A Curmudgeonly Oak Tree Learns a Lesson

 Once there was a little boy who climbed up a curmudgeonly oak tree. The oak tree was of a cynical, crotchety sort. Even his acorns were bitter. But the little boy didn't know this. He only knew that there was a prefect bend in the upper branches of the tree that made an excellent spot for sitting. From there he could see out into the wide world. At night he could look up into the stars. But most of the time he sat there thinking. And, occasionally, he would wonder things out loud.

    'Why do the seasons have to change?' he would ask the air.

    'If I were a pirate, I would sail all the seven seas at once, and even try and find an eighth one,' he would declare to the wood.

    'I'd be the bravest man in the whole world, if only something scary would happen,' he'd say, with his fist raised high at nothing.

    The oak tree heard all these musings. And because he was so crotchety and cynical, they annoyed him. The little boy annoyed him, too.

    The oak tree was so annoyed, in fact, that during the dead of night, he sought out the wind to come and rattle his branches during the day so that the little boy wouldn't think the oak was so perfect a place to sit after all.

    The wind owed the oak tree a favor, and since the oak tree was so grumpy, the wind was happy to pay the debt, though the oak said the debt would not be paid until the boy left him alone. The next day, when the little boy was sitting in the tree, the wind came and rustled up and down the tree. But the little boy thought this was good fun, and held on tight to the tree while pretending he was a pirate sailing the eighth sea.

    The wind came again the following day as the little boy was curled up in the tops of the tree whistling. This time it jutted and spurted and whirled as chaotically as it could, spinning the leaves about so ferociously that they fell off the trees. But the little boy paid careful attention, and as the leaves landed gently on the ground, he realized that some things had to die to be able to have other things grow, and his mind felt it had an answer to why the seasons changed.

    The wind came a third time while the little boy sprawled on his belly in the oak's perfect branches, and this time it was determined to pay its debt.
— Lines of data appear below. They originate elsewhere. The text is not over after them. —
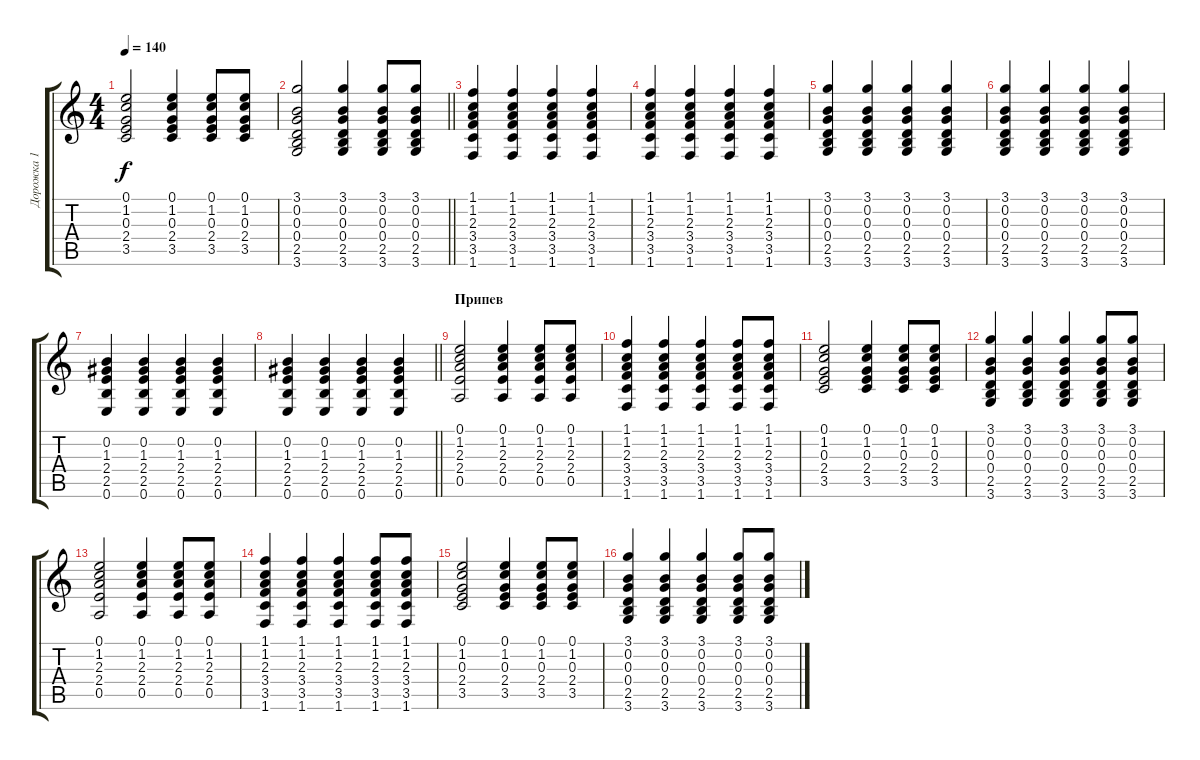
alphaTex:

\track ("Дорожка 1" "Дорожка 1") {instrument acousticguitarsteel}
\staff {score tabs}
\tuning (E4 B3 G3 D3 A2 E2) {hide}
\ts (4 4)
\tempo 140
\clef g2
\ks c
(0.1 1.2 0.3 2.4 3.5).2{dy f} (0.1 1.2 0.3 2.4 3.5).4 (0.1 1.2 0.3 2.4 3.5).8 (0.1 1.2 0.3 2.4 3.5).8 |
\barLineRight lightlight
(3.1 0.2 0.3 0.4 2.5 3.6).2 (3.1 0.2 0.3 0.4 2.5 3.6).4 (3.1 0.2 0.3 0.4 2.5 3.6).8 (3.1 0.2 0.3 0.4 2.5 3.6).8 |
\section ("" "")
(1.1 1.2 2.3 3.4 3.5 1.6).4 (1.1 1.2 2.3 3.4 3.5 1.6).4 (1.1 1.2 2.3 3.4 3.5 1.6).4 (1.1 1.2 2.3 3.4 3.5 1.6).4 |
(1.1 1.2 2.3 3.4 3.5 1.6).4 (1.1 1.2 2.3 3.4 3.5 1.6).4 (1.1 1.2 2.3 3.4 3.5 1.6).4 (1.1 1.2 2.3 3.4 3.5 1.6).4 |
(3.1 0.2 0.3 0.4 2.5 3.6).4 (3.1 0.2 0.3 0.4 2.5 3.6).4 (3.1 0.2 0.3 0.4 2.5 3.6).4 (3.1 0.2 0.3 0.4 2.5 3.6).4 |
(3.1 0.2 0.3 0.4 2.5 3.6).4 (3.1 0.2 0.3 0.4 2.5 3.6).4 (3.1 0.2 0.3 0.4 2.5 3.6).4 (3.1 0.2 0.3 0.4 2.5 3.6).4 |
(0.2 1.3 2.4 2.5 0.6).4 (0.2 1.3 2.4 2.5 0.6).4 (0.2 1.3 2.4 2.5 0.6).4 (0.2 1.3 2.4 2.5 0.6).4 |
\barLineRight lightlight
(0.2 1.3 2.4 2.5 0.6).4 (0.2 1.3 2.4 2.5 0.6).4 (0.2 1.3 2.4 2.5 0.6).4 (0.2 1.3 2.4 2.5 0.6).4 |
\section ("" "Припев")
(0.1 1.2 2.3 2.4 0.5).2 (0.1 1.2 2.3 2.4 0.5).4 (0.1 1.2 2.3 2.4 0.5).8 (0.1 1.2 2.3 2.4 0.5).8 |
(1.1 1.2 2.3 3.4 3.5 1.6).4 (1.1 1.2 2.3 3.4 3.5 1.6).4 (1.1 1.2 2.3 3.4 3.5 1.6).4 (1.1 1.2 2.3 3.4 3.5 1.6).8 (1.1 1.2 2.3 3.4 3.5 1.6).8 |
(0.1 1.2 0.3 2.4 3.5).2 (0.1 1.2 0.3 2.4 3.5).4 (0.1 1.2 0.3 2.4 3.5).8 (0.1 1.2 0.3 2.4 3.5).8 |
(3.1 0.2 0.3 0.4 2.5 3.6).4 (3.1 0.2 0.3 0.4 2.5 3.6).4 (3.1 0.2 0.3 0.4 2.5 3.6).4 (3.1 0.2 0.3 0.4 2.5 3.6).8 (3.1 0.2 0.3 0.4 2.5 3.6).8 |
(0.1 1.2 2.3 2.4 0.5).2 (0.1 1.2 2.3 2.4 0.5).4 (0.1 1.2 2.3 2.4 0.5).8 (0.1 1.2 2.3 2.4 0.5).8 |
(1.1 1.2 2.3 3.4 3.5 1.6).4 (1.1 1.2 2.3 3.4 3.5 1.6).4 (1.1 1.2 2.3 3.4 3.5 1.6).4 (1.1 1.2 2.3 3.4 3.5 1.6).8 (1.1 1.2 2.3 3.4 3.5 1.6).8 |
(0.1 1.2 0.3 2.4 3.5).2 (0.1 1.2 0.3 2.4 3.5).4 (0.1 1.2 0.3 2.4 3.5).8 (0.1 1.2 0.3 2.4 3.5).8 |
(3.1 0.2 0.3 0.4 2.5 3.6).4 (3.1 0.2 0.3 0.4 2.5 3.6).4 (3.1 0.2 0.3 0.4 2.5 3.6).4 (3.1 0.2 0.3 0.4 2.5 3.6).8 (3.1 0.2 0.3 0.4 2.5 3.6).8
It summoned all its strength, blasted a full-force gale, and said, 'Get out of the forest, boy,' in as deep a voice as it could muster.
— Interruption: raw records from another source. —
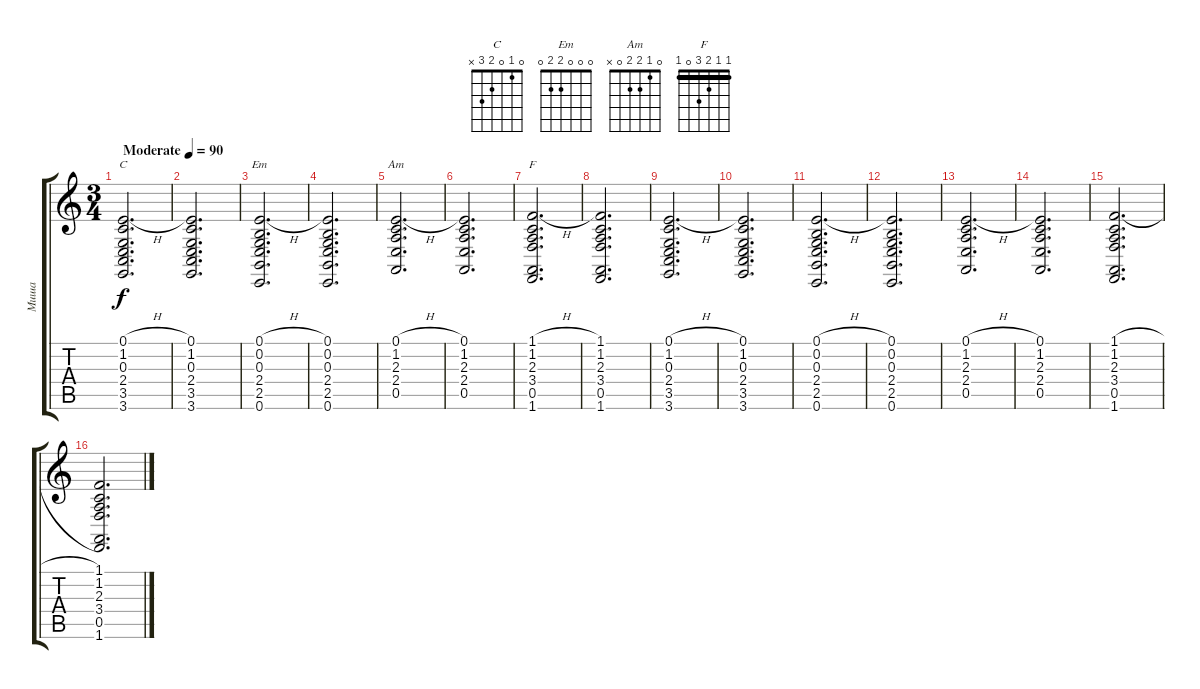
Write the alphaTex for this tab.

\track ("Миша" "Миша") {instrument recorder}
\staff {score tabs}
\tuning (E4 B3 G3 D3 A2 E2) {hide}
\chord ("C" 0 1 0 2 3 x)
\chord ("Em" 0 0 0 2 2 0)
\chord ("Am" 0 1 2 2 0 x)
\chord ("F" 1 1 2 3 0 1) {barre 1}
\ts (3 4)
\tempo (90 "Moderate")
\clef g2
\ks c
(0.1{h} 1.2 0.3 2.4 3.5 3.6).2{d ch "C" dy f instrument recorder} |
(0.1 1.2 0.3 2.4 3.5 3.6).2{d} |
(0.1{h} 0.2 0.3 2.4 2.5 0.6).2{d ch "Em"} |
(0.1 0.2 0.3 2.4 2.5 0.6).2{d} |
(0.1{h} 1.2 2.3 2.4 0.5).2{d ch "Am"} |
(0.1 1.2 2.3 2.4 0.5).2{d} |
(1.1{h} 1.2 2.3 3.4 0.5 1.6).2{d ch "F"} |
(1.1 1.2 2.3 3.4 0.5 1.6).2{d} |
(0.1{h} 1.2 0.3 2.4 3.5 3.6).2{d} |
(0.1 1.2 0.3 2.4 3.5 3.6).2{d} |
(0.1{h} 0.2 0.3 2.4 2.5 0.6).2{d} |
(0.1 0.2 0.3 2.4 2.5 0.6).2{d} |
(0.1{h} 1.2 2.3 2.4 0.5).2{d} |
(0.1 1.2 2.3 2.4 0.5).2{d} |
(1.1{h} 1.2 2.3 3.4 0.5 1.6).2{d} |
(1.1 1.2 2.3 3.4 0.5 1.6).2{d}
    The little boy's eyes went wide. Then they narrowed. Then he tightened his grip on the oak tree. And for just one moment, he knew he was the bravest man in the world. But enough was enough. And after the little boy was done being brave, he left the oak tree alone.

   The next day, when the little boy did not come to the oak tree, the oak sent the wind on its way, and reveled in the little boy's absence. But when a second day passed and the little boy did not show up, the oak tree's crinkled bark seemed just a little sad about that. The next day came, and the oak was sadder still at his bare branches. The next day, the next, and the one after that: each one made the little boy's absence that much sadder to the old oak, for the oak realized that the child was a curious, clever, brave sort of boy — just the kind of person the oak would have liked to get to know after all.

    So, when a little girl came and climbed up its branches and sat in the prefect bend atop the tree, the oak smiled and listened carefully so that he would not miss out this time.